- **課題の指示**:
労災の裁判についての課題文を、最初から最後まで一字も変えずに抜き出してください。

参照法条 労働者災害補償保険法7条1項1号
労働者災害補償保険法12条の8第2項
労働基準法79条
労働基準法80条
労働基準法施行規則別表1の2第9号
体系項目 労災補償・労災保険 / 業務上・外認定 / 業務起因性
労災補償・労災保険 / 業務上・外認定 / 脳・心疾患等
裁判年月日 1999年10月28日
裁判所名 神戸地
裁判形式 判決
事件番号 平成8年 (行ウ) 11 
裁判結果 棄却(控訴)

- **抽出レコード**:
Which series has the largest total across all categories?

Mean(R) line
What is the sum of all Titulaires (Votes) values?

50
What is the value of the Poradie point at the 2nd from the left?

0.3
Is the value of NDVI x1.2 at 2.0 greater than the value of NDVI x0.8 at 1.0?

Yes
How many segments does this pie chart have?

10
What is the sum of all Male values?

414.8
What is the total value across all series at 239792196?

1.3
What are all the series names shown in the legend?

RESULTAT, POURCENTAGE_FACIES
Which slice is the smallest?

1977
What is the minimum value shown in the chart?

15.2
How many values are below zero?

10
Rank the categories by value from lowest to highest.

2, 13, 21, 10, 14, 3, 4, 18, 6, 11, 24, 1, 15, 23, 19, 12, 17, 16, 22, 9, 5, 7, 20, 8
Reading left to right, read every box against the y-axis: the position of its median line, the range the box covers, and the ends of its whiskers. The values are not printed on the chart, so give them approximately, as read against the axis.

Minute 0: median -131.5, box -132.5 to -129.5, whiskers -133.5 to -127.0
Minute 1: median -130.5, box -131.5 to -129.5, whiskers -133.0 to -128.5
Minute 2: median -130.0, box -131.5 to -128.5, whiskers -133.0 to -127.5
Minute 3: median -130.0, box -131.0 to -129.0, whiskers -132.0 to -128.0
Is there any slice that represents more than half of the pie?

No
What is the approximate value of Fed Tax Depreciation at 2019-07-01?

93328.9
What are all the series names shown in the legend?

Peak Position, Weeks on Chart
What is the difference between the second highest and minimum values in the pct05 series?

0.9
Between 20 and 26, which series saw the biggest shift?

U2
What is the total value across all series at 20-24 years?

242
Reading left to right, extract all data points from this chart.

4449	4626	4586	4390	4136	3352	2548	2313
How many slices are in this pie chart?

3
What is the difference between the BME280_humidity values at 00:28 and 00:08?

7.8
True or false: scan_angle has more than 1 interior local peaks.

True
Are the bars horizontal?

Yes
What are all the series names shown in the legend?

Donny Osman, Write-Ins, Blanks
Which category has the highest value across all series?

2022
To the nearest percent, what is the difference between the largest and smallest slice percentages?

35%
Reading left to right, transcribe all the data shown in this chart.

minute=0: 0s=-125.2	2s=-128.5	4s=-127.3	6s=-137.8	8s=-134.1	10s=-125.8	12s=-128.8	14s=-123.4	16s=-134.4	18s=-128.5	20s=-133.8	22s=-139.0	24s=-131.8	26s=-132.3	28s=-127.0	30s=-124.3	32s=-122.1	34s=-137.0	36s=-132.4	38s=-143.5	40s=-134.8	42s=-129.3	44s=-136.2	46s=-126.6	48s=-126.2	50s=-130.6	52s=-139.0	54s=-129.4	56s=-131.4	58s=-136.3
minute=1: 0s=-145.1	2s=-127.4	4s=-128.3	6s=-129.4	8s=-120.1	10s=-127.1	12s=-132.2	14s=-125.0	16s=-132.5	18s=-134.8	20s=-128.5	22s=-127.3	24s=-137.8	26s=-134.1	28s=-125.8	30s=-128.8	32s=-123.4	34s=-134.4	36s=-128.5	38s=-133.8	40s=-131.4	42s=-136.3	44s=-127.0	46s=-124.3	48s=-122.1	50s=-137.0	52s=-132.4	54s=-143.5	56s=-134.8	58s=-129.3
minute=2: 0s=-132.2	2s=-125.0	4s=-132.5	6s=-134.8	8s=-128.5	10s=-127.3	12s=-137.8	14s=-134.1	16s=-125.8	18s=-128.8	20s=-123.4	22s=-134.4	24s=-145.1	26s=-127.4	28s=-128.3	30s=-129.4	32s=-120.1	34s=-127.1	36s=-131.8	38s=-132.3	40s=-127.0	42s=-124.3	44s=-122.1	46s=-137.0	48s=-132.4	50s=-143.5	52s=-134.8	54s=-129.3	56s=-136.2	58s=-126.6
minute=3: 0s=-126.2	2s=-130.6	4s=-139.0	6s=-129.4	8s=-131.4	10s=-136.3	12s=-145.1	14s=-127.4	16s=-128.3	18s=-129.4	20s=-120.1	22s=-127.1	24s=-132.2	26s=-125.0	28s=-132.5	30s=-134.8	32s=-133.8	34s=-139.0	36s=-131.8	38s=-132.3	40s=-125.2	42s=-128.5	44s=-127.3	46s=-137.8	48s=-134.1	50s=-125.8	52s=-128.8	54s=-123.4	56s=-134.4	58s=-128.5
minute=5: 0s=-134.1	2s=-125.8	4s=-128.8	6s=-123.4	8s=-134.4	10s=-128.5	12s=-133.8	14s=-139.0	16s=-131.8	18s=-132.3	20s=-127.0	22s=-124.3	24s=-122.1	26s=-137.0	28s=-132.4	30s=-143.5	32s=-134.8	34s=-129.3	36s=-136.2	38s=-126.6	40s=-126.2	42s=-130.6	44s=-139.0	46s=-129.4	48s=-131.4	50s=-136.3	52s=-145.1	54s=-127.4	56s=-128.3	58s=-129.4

- **課題の答え**:
参照法条 労働者災害補償保険法7条1項1号
労働者災害補償保険法12条の8第2項
労働基準法79条
労働基準法80条
労働基準法施行規則別表1の2第9号
体系項目 労災補償・労災保険 / 業務上・外認定 / 業務起因性
労災補償・労災保険 / 業務上・外認定 / 脳・心疾患等
裁判年月日 1999年10月28日
裁判所名 神戸地
裁判形式 判決
事件番号 平成8年 (行ウ) 11 
裁判結果 棄却(控訴)